**Activity**
All that is needed is a count of the lines in this data that contain the word "deeper".

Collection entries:
○ ○ ○ ○ ○ ○ ○

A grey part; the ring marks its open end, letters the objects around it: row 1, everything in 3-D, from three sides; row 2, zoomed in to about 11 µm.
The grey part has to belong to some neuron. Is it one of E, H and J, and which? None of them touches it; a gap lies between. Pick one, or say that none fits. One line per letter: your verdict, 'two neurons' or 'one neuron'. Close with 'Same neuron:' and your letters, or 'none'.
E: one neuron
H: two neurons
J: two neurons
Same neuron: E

○ ○ ○ ○ ○ ○ ○

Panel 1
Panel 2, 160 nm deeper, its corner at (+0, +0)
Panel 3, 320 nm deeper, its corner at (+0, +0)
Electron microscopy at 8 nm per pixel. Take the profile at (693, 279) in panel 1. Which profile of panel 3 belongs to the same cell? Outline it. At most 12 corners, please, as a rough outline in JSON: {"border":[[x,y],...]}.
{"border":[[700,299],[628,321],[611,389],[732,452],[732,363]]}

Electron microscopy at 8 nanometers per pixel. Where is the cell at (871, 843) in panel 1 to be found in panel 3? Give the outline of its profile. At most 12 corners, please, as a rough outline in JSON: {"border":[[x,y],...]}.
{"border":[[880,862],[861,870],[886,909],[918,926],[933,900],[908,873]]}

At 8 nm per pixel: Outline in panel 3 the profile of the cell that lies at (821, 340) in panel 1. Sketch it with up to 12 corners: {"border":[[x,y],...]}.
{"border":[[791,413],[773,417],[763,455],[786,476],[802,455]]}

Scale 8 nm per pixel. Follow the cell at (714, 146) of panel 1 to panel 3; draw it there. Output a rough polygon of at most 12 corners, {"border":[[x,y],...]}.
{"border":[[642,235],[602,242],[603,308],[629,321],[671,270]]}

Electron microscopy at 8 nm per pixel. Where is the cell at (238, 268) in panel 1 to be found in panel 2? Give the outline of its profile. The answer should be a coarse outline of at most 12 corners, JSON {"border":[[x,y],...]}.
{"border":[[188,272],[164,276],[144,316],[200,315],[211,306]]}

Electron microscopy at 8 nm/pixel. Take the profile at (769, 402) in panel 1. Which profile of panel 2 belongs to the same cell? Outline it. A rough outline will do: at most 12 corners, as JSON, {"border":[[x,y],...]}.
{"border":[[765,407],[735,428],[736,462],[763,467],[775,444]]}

○ ○ ○ ○ ○ ○ ○

**Answer to this exercise**
2